**Exercise directions:**
Put the text lines from all of the rows into a Markdown table with two columns, "No." for a running line number and "Content" for the line itself. Skip any blank lines.

**Records to process:**

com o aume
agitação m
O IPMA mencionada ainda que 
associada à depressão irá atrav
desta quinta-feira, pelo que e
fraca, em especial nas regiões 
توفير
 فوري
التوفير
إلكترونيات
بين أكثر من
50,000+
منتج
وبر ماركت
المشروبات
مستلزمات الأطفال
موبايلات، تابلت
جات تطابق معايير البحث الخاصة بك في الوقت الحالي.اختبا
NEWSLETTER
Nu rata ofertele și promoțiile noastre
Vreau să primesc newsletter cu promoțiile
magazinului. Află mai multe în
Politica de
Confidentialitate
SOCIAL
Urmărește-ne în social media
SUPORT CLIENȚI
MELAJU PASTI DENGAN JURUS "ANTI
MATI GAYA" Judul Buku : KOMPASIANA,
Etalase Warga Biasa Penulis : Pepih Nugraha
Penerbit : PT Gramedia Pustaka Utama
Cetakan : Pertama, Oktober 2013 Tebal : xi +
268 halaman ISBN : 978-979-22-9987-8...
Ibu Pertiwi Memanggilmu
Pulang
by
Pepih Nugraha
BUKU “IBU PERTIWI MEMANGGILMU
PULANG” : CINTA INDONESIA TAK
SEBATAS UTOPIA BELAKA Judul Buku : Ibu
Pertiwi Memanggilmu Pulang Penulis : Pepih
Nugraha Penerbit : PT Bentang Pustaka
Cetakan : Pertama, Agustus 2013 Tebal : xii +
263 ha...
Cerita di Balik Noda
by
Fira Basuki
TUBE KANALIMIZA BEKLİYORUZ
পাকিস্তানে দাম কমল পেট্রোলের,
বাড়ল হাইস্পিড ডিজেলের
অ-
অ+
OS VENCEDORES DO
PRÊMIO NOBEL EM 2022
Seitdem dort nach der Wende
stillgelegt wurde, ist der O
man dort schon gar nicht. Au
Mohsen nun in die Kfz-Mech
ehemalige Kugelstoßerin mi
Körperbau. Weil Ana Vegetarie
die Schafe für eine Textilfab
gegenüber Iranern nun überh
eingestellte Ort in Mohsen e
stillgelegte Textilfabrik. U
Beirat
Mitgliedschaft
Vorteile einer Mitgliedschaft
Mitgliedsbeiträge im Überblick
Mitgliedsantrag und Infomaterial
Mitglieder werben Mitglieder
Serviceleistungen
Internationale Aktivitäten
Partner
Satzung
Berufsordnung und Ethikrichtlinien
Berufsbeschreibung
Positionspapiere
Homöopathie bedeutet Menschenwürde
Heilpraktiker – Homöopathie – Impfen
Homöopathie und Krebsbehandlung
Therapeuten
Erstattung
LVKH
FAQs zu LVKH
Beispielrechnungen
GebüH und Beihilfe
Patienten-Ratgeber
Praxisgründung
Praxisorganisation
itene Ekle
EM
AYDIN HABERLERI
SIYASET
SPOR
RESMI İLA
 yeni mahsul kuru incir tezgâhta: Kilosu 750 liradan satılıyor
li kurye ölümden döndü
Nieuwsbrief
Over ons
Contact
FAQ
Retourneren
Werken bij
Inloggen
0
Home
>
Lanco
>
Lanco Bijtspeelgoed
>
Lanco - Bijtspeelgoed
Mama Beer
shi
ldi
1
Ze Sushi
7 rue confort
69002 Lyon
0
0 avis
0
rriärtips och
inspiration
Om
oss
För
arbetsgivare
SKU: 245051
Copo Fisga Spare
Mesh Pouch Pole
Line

**Expected output:**
| No. | Content |
|---|---|
| 1 | com o aume |
| 2 | agitação m |
| 3 | O IPMA mencionada ainda que  |
| 4 | associada à depressão irá atrav |
| 5 | desta quinta-feira, pelo que e |
| 6 | fraca, em especial nas regiões  |
| 7 | توفير |
| 8 |  فوري |
| 9 | التوفير |
| 10 | إلكترونيات |
| 11 | بين أكثر من |
| 12 | 50,000+ |
| 13 | منتج |
| 14 | وبر ماركت |
| 15 | المشروبات |
| 16 | مستلزمات الأطفال |
| 17 | موبايلات، تابلت |
| 18 | جات تطابق معايير البحث الخاصة بك في الوقت الحالي.اختبا |
| 19 | NEWSLETTER |
| 20 | Nu rata ofertele și promoțiile noastre |
| 21 | Vreau să primesc newsletter cu promoțiile |
| 22 | magazinului. Află mai multe în |
| 23 | Politica de |
| 24 | Confidentialitate |
| 25 | SOCIAL |
| 26 | Urmărește-ne în social media |
| 27 | SUPORT CLIENȚI |
| 28 | MELAJU PASTI DENGAN JURUS "ANTI |
| 29 | MATI GAYA" Judul Buku : KOMPASIANA, |
| 30 | Etalase Warga Biasa Penulis : Pepih Nugraha |
| 31 | Penerbit : PT Gramedia Pustaka Utama |
| 32 | Cetakan : Pertama, Oktober 2013 Tebal : xi + |
| 33 | 268 halaman ISBN : 978-979-22-9987-8... |
| 34 | Ibu Pertiwi Memanggilmu |
| 35 | Pulang |
| 36 | by |
| 37 | Pepih Nugraha |
| 38 | BUKU “IBU PERTIWI MEMANGGILMU |
| 39 | PULANG” : CINTA INDONESIA TAK |
| 40 | SEBATAS UTOPIA BELAKA Judul Buku : Ibu |
| 41 | Pertiwi Memanggilmu Pulang Penulis : Pepih |
| 42 | Nugraha Penerbit : PT Bentang Pustaka |
| 43 | Cetakan : Pertama, Agustus 2013 Tebal : xii + |
| 44 | 263 ha... |
| 45 | Cerita di Balik Noda |
| 46 | by |
| 47 | Fira Basuki |
| 48 | TUBE KANALIMIZA BEKLİYORUZ |
| 49 | পাকিস্তানে দাম কমল পেট্রোলের, |
| 50 | বাড়ল হাইস্পিড ডিজেলের |
| 51 | অ- |
| 52 | অ+ |
| 53 | OS VENCEDORES DO |
| 54 | PRÊMIO NOBEL EM 2022 |
| 55 | Seitdem dort nach der Wende |
| 56 | stillgelegt wurde, ist der O |
| 57 | man dort schon gar nicht. Au |
| 58 | Mohsen nun in die Kfz-Mech |
| 59 | ehemalige Kugelstoßerin mi |
| 60 | Körperbau. Weil Ana Vegetarie |
| 61 | die Schafe für eine Textilfab |
| 62 | gegenüber Iranern nun überh |
| 63 | eingestellte Ort in Mohsen e |
| 64 | stillgelegte Textilfabrik. U |
| 65 | Beirat |
| 66 | Mitgliedschaft |
| 67 | Vorteile einer Mitgliedschaft |
| 68 | Mitgliedsbeiträge im Überblick |
| 69 | Mitgliedsantrag und Infomaterial |
| 70 | Mitglieder werben Mitglieder |
| 71 | Serviceleistungen |
| 72 | Internationale Aktivitäten |
| 73 | Partner |
| 74 | Satzung |
| 75 | Berufsordnung und Ethikrichtlinien |
| 76 | Berufsbeschreibung |
| 77 | Positionspapiere |
| 78 | Homöopathie bedeutet Menschenwürde |
| 79 | Heilpraktiker – Homöopathie – Impfen |
| 80 | Homöopathie und Krebsbehandlung |
| 81 | Therapeuten |
| 82 | Erstattung |
| 83 | LVKH |
| 84 | FAQs zu LVKH |
| 85 | Beispielrechnungen |
| 86 | GebüH und Beihilfe |
| 87 | Patienten-Ratgeber |
| 88 | Praxisgründung |
| 89 | Praxisorganisation |
| 90 | itene Ekle |
| 91 | EM |
| 92 | AYDIN HABERLERI |
| 93 | SIYASET |
| 94 | SPOR |
| 95 | RESMI İLA |
| 96 |  yeni mahsul kuru incir tezgâhta: Kilosu 750 liradan satılıyor |
| 97 | li kurye ölümden döndü |
| 98 | Nieuwsbrief |
| 99 | Over ons |
| 100 | Contact |
| 101 | FAQ |
| 102 | Retourneren |
| 103 | Werken bij |
| 104 | Inloggen |
| 105 | 0 |
| 106 | Home |
| 107 | > |
| 108 | Lanco |
| 109 | > |
| 110 | Lanco Bijtspeelgoed |
| 111 | > |
| 112 | Lanco - Bijtspeelgoed |
| 113 | Mama Beer |
| 114 | shi |
| 115 | ldi |
| 116 | 1 |
| 117 | Ze Sushi |
| 118 | 7 rue confort |
| 119 | 69002 Lyon |
| 120 | 0 |
| 121 | 0 avis |
| 122 | 0 |
| 123 | rriärtips och |
| 124 | inspiration |
| 125 | Om |
| 126 | oss |
| 127 | För |
| 128 | arbetsgivare |
| 129 | SKU: 245051 |
| 130 | Copo Fisga Spare |
| 131 | Mesh Pouch Pole |
| 132 | Line |